Shadowy techno meets electronic body music on Namesis’s Rave Is Dead EP, the Russian producer’s debut for Glasgow’s Soma label

There’s an early scene in Andrei Tarkovsky’s Stalker (1979) where the characters are travelling into the Zone on a railway car and the sound effects gradually become the soundtrack. The metal against metal of the vehicle moving along the rails is abstracted to the point where discordant rhythms start to emerge. A sudden shift from sepia cinematography to lush landscape greens marks their arrival, which also signals an end to the hypnotic, future facing almost-techno. Something about the industrial throb, found sounds and pandemic production of Namesis’s Rave Is Dead evokes that sequence from the post-apocalyptic Stalker, although these tracks would be just as at home as a shared experience in a club environment.

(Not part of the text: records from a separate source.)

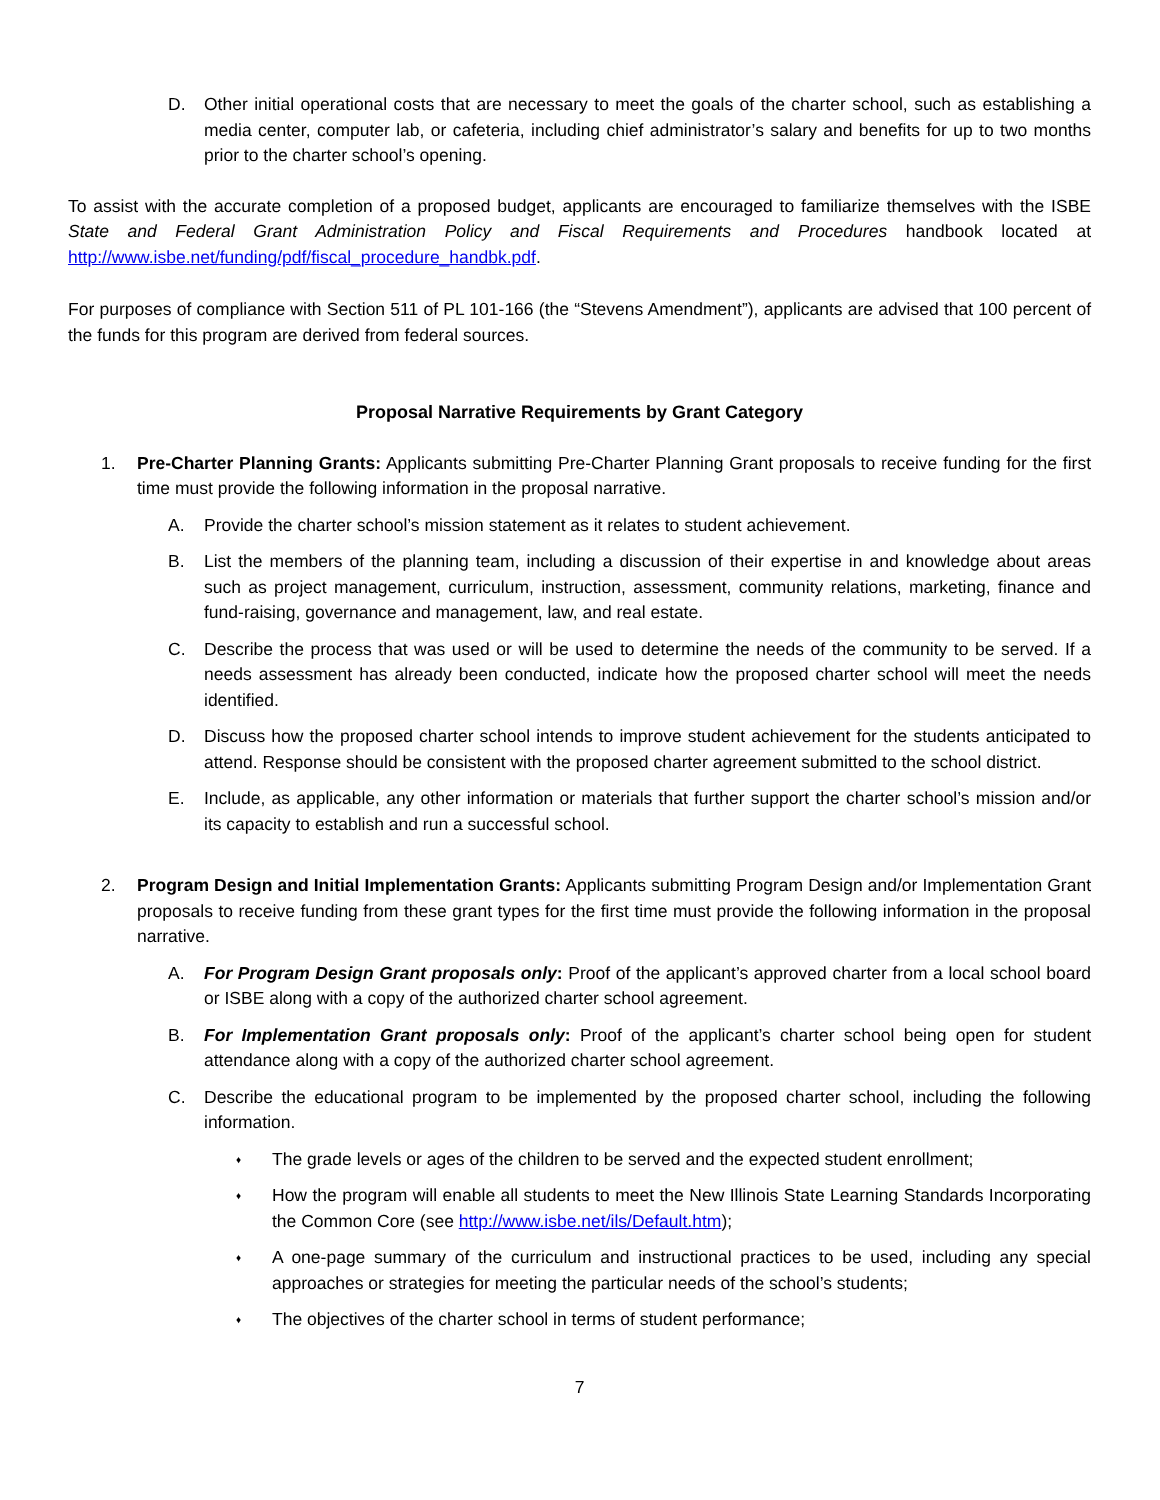D. Other initial operational costs that are necessary to meet the goals of the charter school, such as establishing a media center, computer lab, or cafeteria, including chief administrator’s salary and benefits for up to two months prior to the charter school’s opening.
To assist with the accurate completion of a proposed budget, applicants are encouraged to familiarize themselves with the ISBE State and Federal Grant Administration Policy and Fiscal Requirements and Procedures handbook located at http://www.isbe.net/funding/pdf/fiscal_procedure_handbk.pdf.
For purposes of compliance with Section 511 of PL 101-166 (the “Stevens Amendment”), applicants are advised that 100 percent of the funds for this program are derived from federal sources.
Proposal Narrative Requirements by Grant Category
1. Pre-Charter Planning Grants: Applicants submitting Pre-Charter Planning Grant proposals to receive funding for the first time must provide the following information in the proposal narrative.
A. Provide the charter school’s mission statement as it relates to student achievement.
B. List the members of the planning team, including a discussion of their expertise in and knowledge about areas such as project management, curriculum, instruction, assessment, community relations, marketing, finance and fund-raising, governance and management, law, and real estate.
C. Describe the process that was used or will be used to determine the needs of the community to be served. If a needs assessment has already been conducted, indicate how the proposed charter school will meet the needs identified.
D. Discuss how the proposed charter school intends to improve student achievement for the students anticipated to attend. Response should be consistent with the proposed charter agreement submitted to the school district.
E. Include, as applicable, any other information or materials that further support the charter school’s mission and/or its capacity to establish and run a successful school.
2. Program Design and Initial Implementation Grants: Applicants submitting Program Design and/or Implementation Grant proposals to receive funding from these grant types for the first time must provide the following information in the proposal narrative.
A. For Program Design Grant proposals only: Proof of the applicant’s approved charter from a local school board or ISBE along with a copy of the authorized charter school agreement.
B. For Implementation Grant proposals only: Proof of the applicant’s charter school being open for student attendance along with a copy of the authorized charter school agreement.
C. Describe the educational program to be implemented by the proposed charter school, including the following information.
♦
The grade levels or ages of the children to be served and the expected student enrollment;
♦
How the program will enable all students to meet the New Illinois State Learning Standards Incorporating the Common Core (see http://www.isbe.net/ils/Default.htm);
♦
A one-page summary of the curriculum and instructional practices to be used, including any special approaches or strategies for meeting the particular needs of the school’s students;
♦
The objectives of the charter school in terms of student performance;
7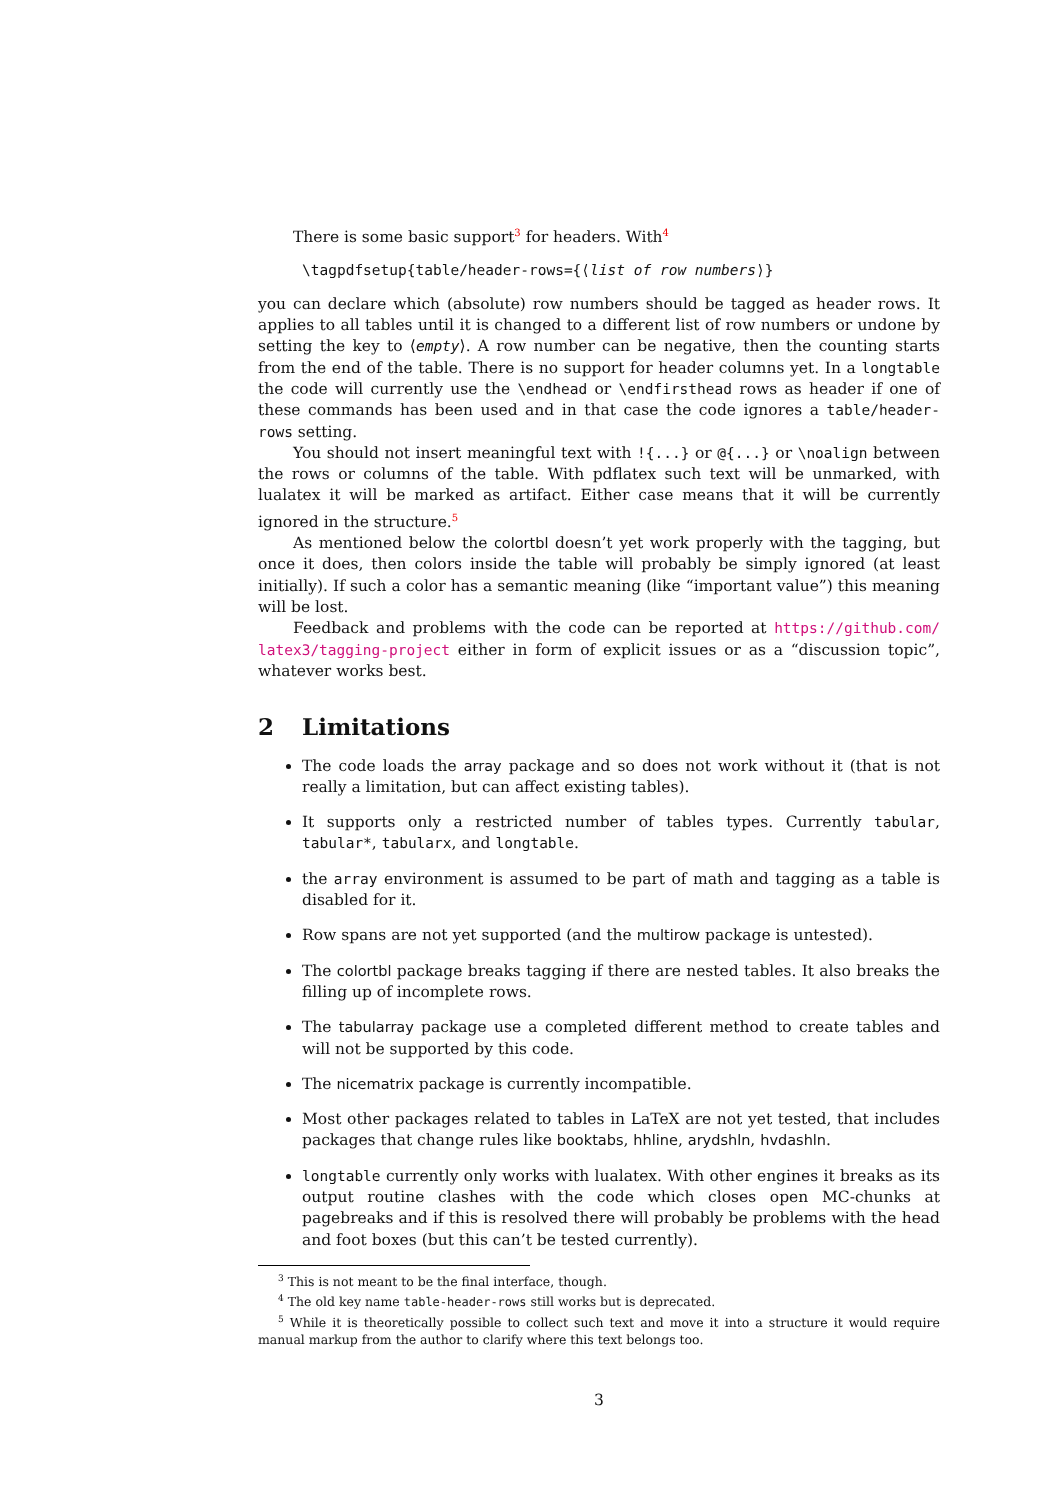There is some basic support<sup>3</sup> for headers. With<sup>4</sup>
\tagpdfsetup{table/header-rows={⟨list of row numbers⟩}
you can declare which (absolute) row numbers should be tagged as header rows. It applies to all tables until it is changed to a different list of row numbers or undone by setting the key to ⟨empty⟩. A row number can be negative, then the counting starts from the end of the table. There is no support for header columns yet. In a longtable the code will currently use the \endhead or \endfirsthead rows as header if one of these commands has been used and in that case the code ignores a table/header-rows setting.
You should not insert meaningful text with !{...} or @{...} or \noalign between the rows or columns of the table. With pdflatex such text will be unmarked, with lualatex it will be marked as artifact. Either case means that it will be currently ignored in the structure.<sup>5</sup>
As mentioned below the colortbl doesn’t yet work properly with the tagging, but once it does, then colors inside the table will probably be simply ignored (at least initially). If such a color has a semantic meaning (like “important value”) this meaning will be lost.
Feedback and problems with the code can be reported at https://github.com/ latex3/tagging-project either in form of explicit issues or as a “discussion topic”, whatever works best.
2 Limitations
The code loads the array package and so does not work without it (that is not really a limitation, but can affect existing tables).
It supports only a restricted number of tables types. Currently tabular, tabular*, tabularx, and longtable.
the array environment is assumed to be part of math and tagging as a table is disabled for it.
Row spans are not yet supported (and the multirow package is untested).
The colortbl package breaks tagging if there are nested tables. It also breaks the filling up of incomplete rows.
The tabularray package use a completed different method to create tables and will not be supported by this code.
The nicematrix package is currently incompatible.
Most other packages related to tables in LaTeX are not yet tested, that includes packages that change rules like booktabs, hhline, arydshln, hvdashln.
longtable currently only works with lualatex. With other engines it breaks as its output routine clashes with the code which closes open MC-chunks at pagebreaks and if this is resolved there will probably be problems with the head and foot boxes (but this can’t be tested currently).
<sup>3</sup> This is not meant to be the final interface, though.
<sup>4</sup> The old key name table-header-rows still works but is deprecated.
<sup>5</sup> While it is theoretically possible to collect such text and move it into a structure it would require manual markup from the author to clarify where this text belongs too.
3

The digital EP marks the debut of Russian producer Namesis on legendary Glasgow label Soma. Indeed, the perfect venue to hear Namesis loud and with a crowd would’ve been label bosses Slam’s old stomping grounds The Arches, an industrial zone where the mind could run free – sadly stripped of club status long before Covid-19. Dancefloor memories are all we have at the moment though, so let’s just go with it. Opening track “Blade Runner” would be a prime Arches candidate. Made in collaboration with Corvad, it’s as inviting as it is harsh, with clanking steel-beam-constructed percussion, waves of gloomy synths and foreboding spoken words pulled from the darkest edges of rave. Imagine shadowy electro with Throbbing Gristle and Purple Plejade together at the helm.

Elsewhere, “Lies Around” deals in goth-like acid-drenched breaks, while the rave stabs of “Whispers in the Darkness” prove that the EP’s title points to the future rather than laments the past. “Rave Is Dead” itself allows a little more introspection to creep in, although remains powered by a broken-techno engine. However the purest thematic expression of Nameis’s music on display here might just be “Call Me Out”, which leans hard into EBM and hits subversive industrial pop notes along the way, without sacrificing any of the edge of its surroundings.